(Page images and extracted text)
-- Opening Marker --
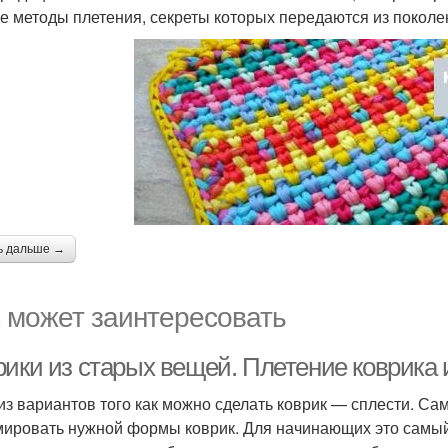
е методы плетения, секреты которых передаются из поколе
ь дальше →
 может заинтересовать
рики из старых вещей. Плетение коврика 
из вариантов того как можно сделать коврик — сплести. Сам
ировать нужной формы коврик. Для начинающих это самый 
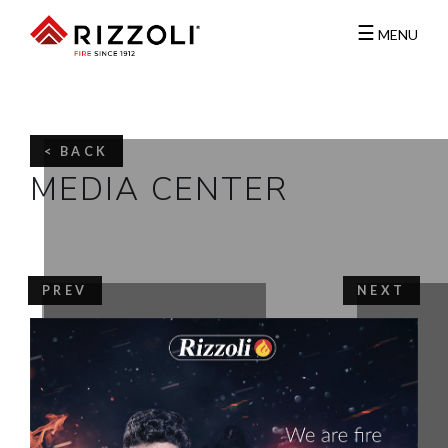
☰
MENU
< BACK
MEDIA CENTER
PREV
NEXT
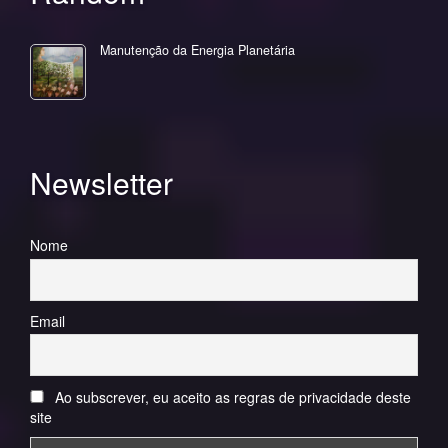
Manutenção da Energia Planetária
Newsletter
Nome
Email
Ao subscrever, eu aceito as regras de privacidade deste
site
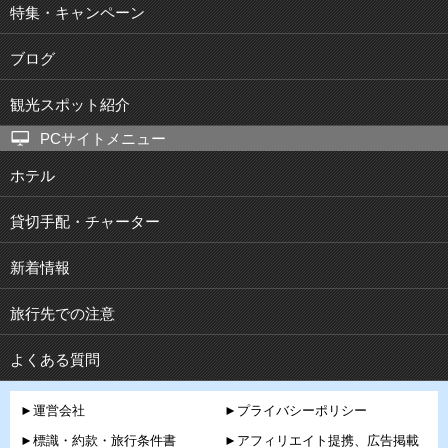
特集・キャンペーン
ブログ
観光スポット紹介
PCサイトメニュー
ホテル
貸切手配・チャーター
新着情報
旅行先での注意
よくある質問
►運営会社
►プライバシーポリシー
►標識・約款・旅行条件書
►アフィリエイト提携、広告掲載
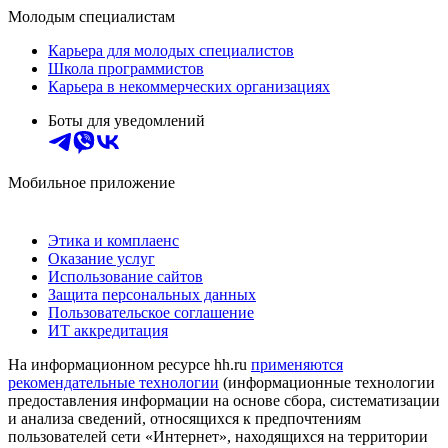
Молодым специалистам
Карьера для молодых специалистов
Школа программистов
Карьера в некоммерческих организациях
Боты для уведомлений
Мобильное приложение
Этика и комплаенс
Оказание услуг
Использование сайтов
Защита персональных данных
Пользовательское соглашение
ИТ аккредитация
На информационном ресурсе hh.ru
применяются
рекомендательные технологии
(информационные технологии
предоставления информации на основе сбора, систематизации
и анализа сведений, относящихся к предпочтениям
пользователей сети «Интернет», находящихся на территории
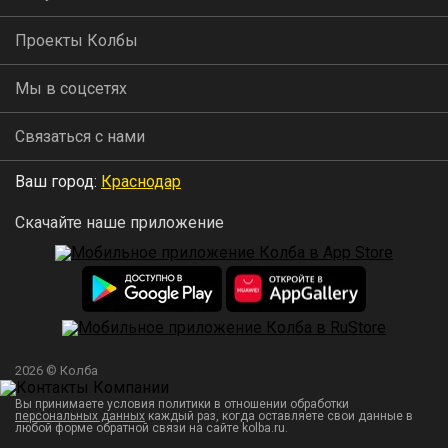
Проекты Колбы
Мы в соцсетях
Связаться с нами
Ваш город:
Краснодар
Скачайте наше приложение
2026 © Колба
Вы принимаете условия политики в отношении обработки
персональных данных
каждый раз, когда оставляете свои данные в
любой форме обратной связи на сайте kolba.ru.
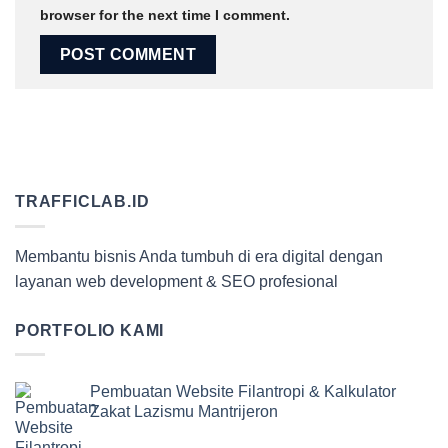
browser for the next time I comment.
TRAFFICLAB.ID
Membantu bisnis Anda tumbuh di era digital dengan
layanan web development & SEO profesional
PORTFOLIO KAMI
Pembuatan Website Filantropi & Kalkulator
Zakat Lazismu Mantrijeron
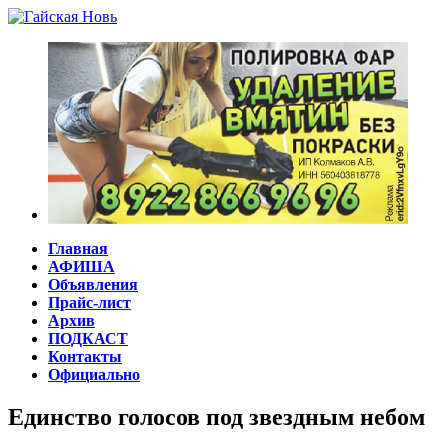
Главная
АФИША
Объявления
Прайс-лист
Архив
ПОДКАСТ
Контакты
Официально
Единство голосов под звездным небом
-- Closing Marker --
-- Opening Marker --
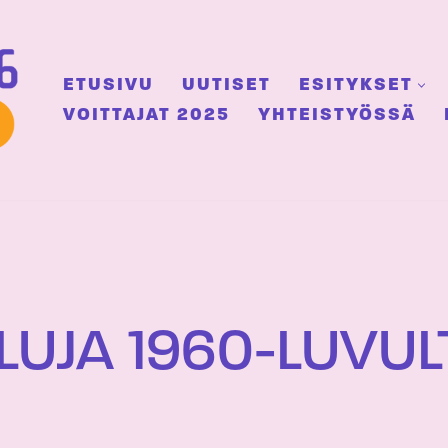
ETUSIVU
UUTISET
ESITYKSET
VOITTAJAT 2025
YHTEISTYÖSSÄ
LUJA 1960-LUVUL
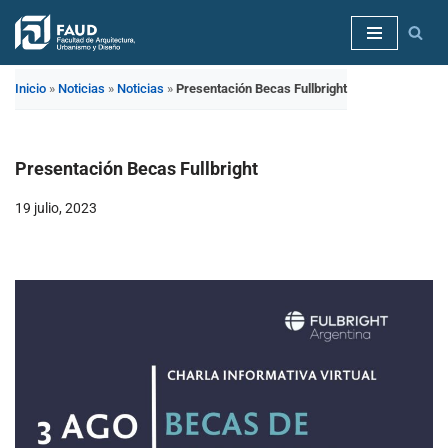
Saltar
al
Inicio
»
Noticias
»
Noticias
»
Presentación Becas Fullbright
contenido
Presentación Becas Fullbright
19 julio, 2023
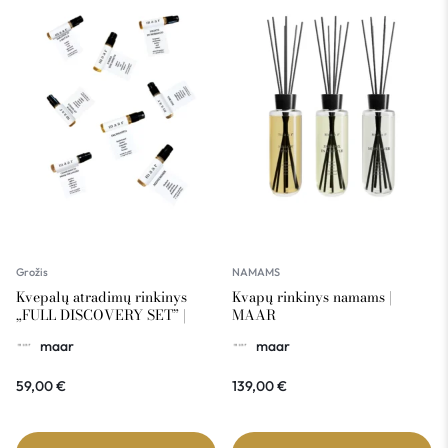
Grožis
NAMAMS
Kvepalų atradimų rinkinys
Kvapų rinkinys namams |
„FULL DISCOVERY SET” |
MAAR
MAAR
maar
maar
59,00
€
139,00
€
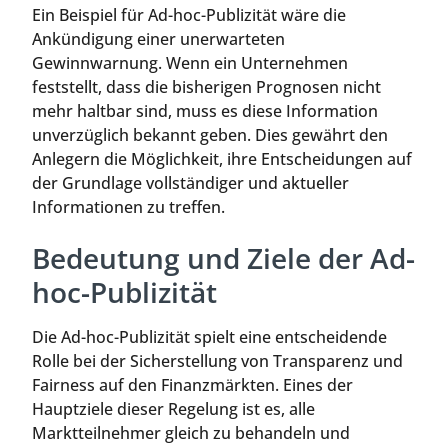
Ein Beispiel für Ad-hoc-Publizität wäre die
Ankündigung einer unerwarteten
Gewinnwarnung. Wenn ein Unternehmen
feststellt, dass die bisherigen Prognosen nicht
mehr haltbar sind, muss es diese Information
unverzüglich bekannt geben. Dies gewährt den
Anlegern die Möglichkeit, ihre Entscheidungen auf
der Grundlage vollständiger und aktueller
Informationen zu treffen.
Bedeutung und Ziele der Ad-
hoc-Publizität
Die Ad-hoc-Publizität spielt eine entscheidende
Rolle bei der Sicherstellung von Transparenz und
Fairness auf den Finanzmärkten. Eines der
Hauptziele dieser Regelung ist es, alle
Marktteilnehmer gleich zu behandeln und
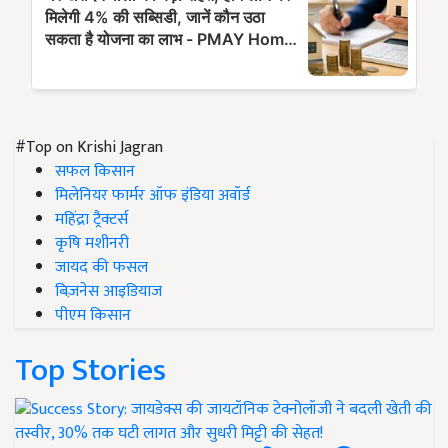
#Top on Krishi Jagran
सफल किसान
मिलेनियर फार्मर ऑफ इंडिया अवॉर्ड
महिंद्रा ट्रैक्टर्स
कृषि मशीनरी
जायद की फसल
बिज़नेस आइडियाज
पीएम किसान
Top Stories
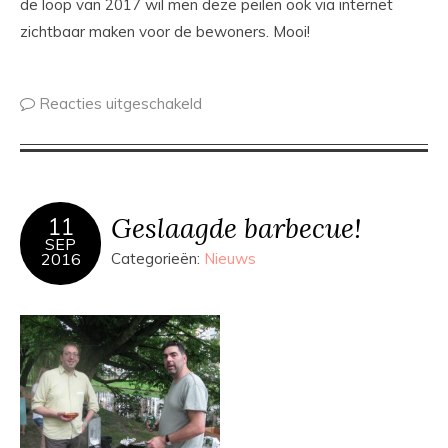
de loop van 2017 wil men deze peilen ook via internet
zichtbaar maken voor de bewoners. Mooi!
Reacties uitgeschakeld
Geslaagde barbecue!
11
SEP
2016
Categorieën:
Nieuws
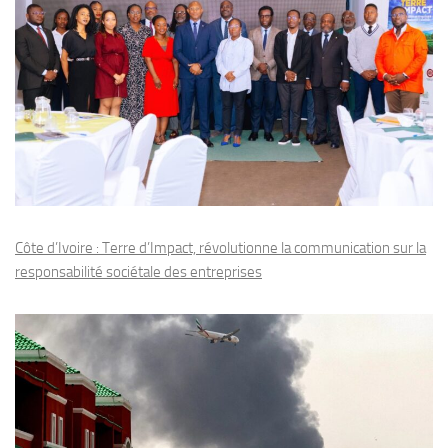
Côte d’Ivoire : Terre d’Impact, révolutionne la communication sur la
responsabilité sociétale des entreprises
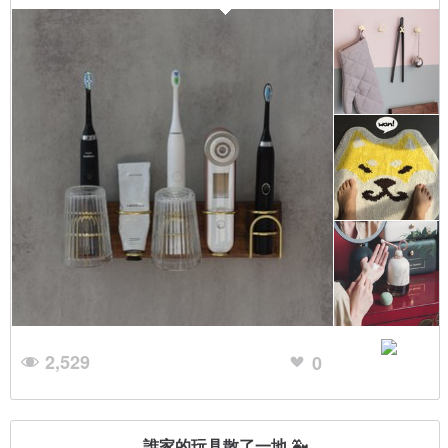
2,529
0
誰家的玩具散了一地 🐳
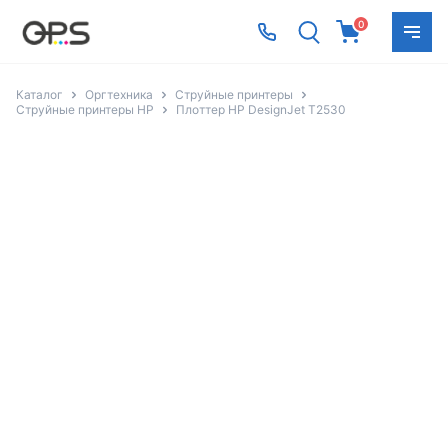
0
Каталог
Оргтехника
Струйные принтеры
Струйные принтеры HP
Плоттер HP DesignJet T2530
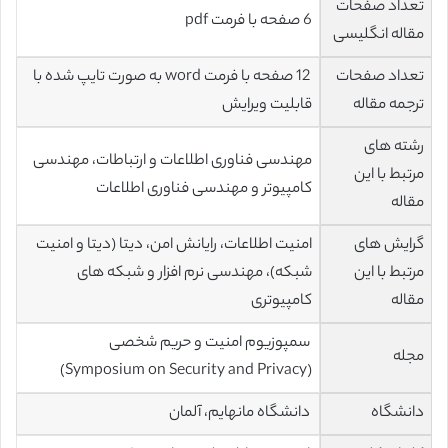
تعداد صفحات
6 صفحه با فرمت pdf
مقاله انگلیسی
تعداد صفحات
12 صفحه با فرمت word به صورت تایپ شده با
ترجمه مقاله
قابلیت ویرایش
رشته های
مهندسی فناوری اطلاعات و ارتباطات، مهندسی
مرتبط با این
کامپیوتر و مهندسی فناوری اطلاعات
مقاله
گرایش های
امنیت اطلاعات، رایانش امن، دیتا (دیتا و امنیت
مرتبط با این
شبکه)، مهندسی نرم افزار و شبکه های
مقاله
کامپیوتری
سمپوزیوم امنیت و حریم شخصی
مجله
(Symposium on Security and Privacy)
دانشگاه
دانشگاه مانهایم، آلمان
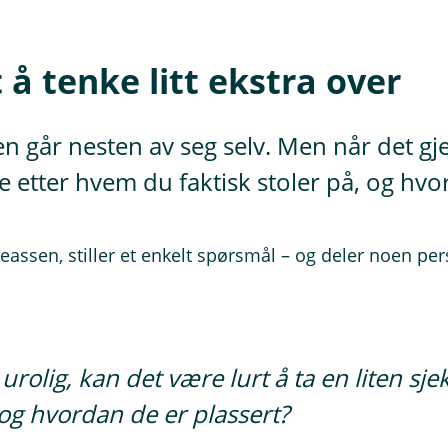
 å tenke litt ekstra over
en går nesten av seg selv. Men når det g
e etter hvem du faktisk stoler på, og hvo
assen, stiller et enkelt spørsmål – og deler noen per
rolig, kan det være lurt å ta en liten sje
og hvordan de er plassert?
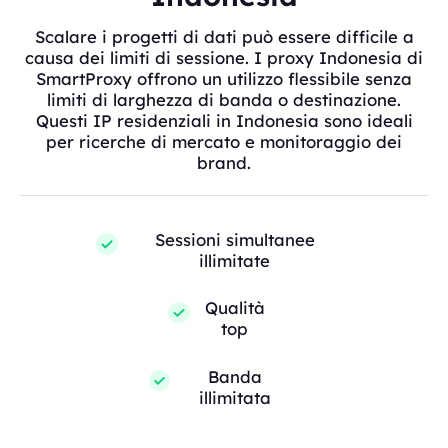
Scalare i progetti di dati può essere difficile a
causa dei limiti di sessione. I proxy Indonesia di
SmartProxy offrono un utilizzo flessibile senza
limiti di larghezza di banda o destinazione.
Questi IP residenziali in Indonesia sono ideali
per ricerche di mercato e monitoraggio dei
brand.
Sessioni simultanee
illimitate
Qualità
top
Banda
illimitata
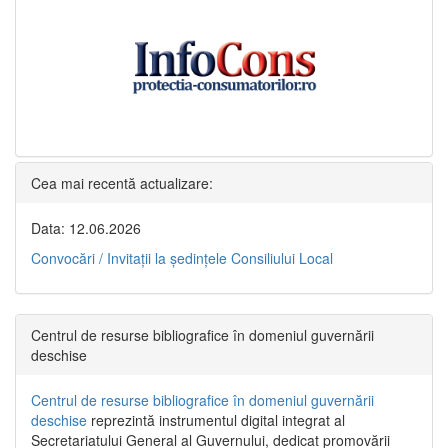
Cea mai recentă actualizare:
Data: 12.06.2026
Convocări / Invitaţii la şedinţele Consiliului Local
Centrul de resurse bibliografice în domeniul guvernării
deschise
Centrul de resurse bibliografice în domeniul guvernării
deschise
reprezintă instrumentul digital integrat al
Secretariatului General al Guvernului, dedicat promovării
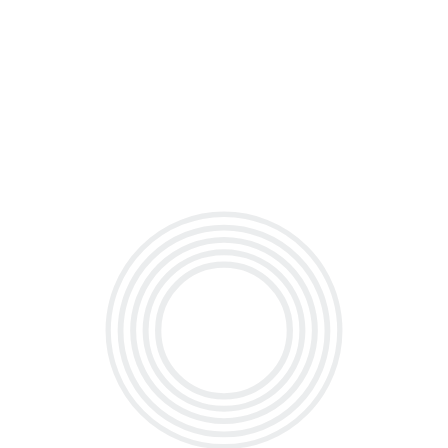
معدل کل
-- Closing Marker --
-- Opening Marker --
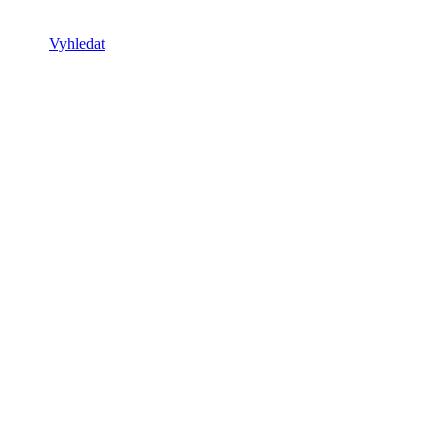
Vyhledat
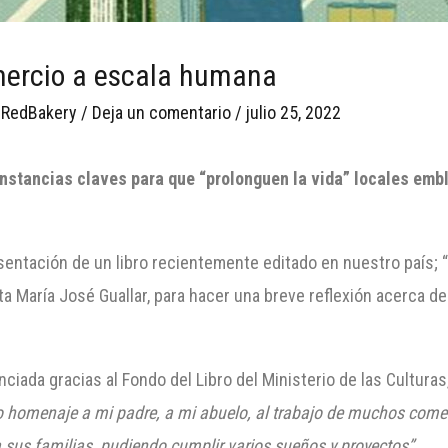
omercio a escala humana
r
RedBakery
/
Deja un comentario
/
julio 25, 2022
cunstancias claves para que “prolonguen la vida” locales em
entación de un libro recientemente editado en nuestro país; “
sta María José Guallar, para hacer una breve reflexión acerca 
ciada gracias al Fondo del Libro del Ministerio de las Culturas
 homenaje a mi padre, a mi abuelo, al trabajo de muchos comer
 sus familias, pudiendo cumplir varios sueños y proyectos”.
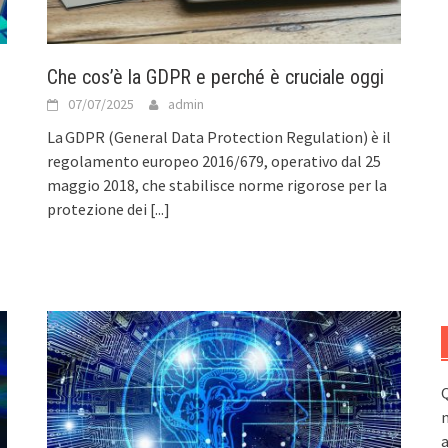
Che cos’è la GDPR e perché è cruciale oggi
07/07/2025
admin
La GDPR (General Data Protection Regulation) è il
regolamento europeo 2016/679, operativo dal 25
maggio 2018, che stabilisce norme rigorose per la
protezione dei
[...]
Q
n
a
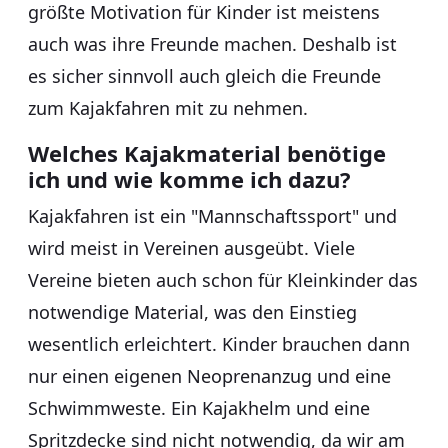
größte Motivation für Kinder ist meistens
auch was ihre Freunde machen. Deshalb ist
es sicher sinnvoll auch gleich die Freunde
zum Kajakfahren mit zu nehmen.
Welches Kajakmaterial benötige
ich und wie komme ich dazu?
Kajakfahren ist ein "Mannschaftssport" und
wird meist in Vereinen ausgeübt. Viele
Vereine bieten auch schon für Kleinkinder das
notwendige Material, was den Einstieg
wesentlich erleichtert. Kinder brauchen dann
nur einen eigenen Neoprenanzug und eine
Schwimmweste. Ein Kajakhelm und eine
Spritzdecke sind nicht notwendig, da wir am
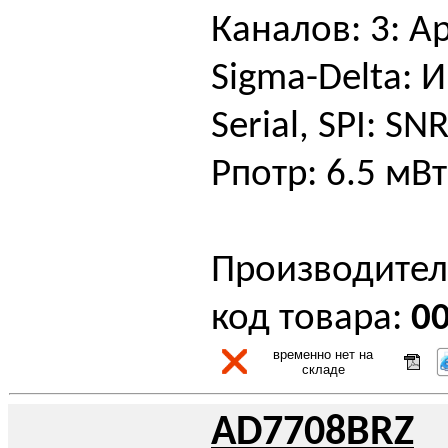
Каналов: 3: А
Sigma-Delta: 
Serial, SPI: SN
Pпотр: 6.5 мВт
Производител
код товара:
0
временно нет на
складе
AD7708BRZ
-- Closing Marker --
What is required
Taking the entries above, extract every line from the one bearing "zichtbaar maken voor de bewoners. Mooi!" through the one bearing "Questi IP residenziali", exactly, with no pictures.

Finished task
zichtbaar maken voor de bewoners. Mooi!
Reacties uitgeschakeld
Geslaagde barbecue!
11
SEP
2016
Categorieën:
Nieuws
Côte d’Ivoire : Terre d’Impact, révolutionne la communication sur la
responsabilité sociétale des entreprises
2,529
0
誰家的玩具散了一地 🐳
0
Каталог
Оргтехника
Струйные принтеры
Струйные принтеры HP
Плоттер HP DesignJet T2530
تعداد صفحات
6 صفحه با فرمت pdf
مقاله انگلیسی
تعداد صفحات
12 صفحه با فرمت word به صورت تایپ شده با
ترجمه مقاله
قابلیت ویرایش
رشته های
مهندسی فناوری اطلاعات و ارتباطات، مهندسی
مرتبط با این
کامپیوتر و مهندسی فناوری اطلاعات
مقاله
گرایش های
امنیت اطلاعات، رایانش امن، دیتا (دیتا و امنیت
مرتبط با این
شبکه)، مهندسی نرم افزار و شبکه های
مقاله
کامپیوتری
سمپوزیوم امنیت و حریم شخصی
مجله
(Symposium on Security and Privacy)
دانشگاه
دانشگاه مانهایم، آلمان
 å tenke litt ekstra over
en går nesten av seg selv. Men når det g
e etter hvem du faktisk stoler på, og hvo
assen, stiller et enkelt spørsmål – og deler noen per
rolig, kan det være lurt å ta en liten sje
og hvordan de er plassert?
Scalare i progetti di dati può essere difficile a
causa dei limiti di sessione. I proxy Indonesia di
SmartProxy offrono un utilizzo flessibile senza
limiti di larghezza di banda o destinazione.
Questi IP residenziali in Indonesia sono ideali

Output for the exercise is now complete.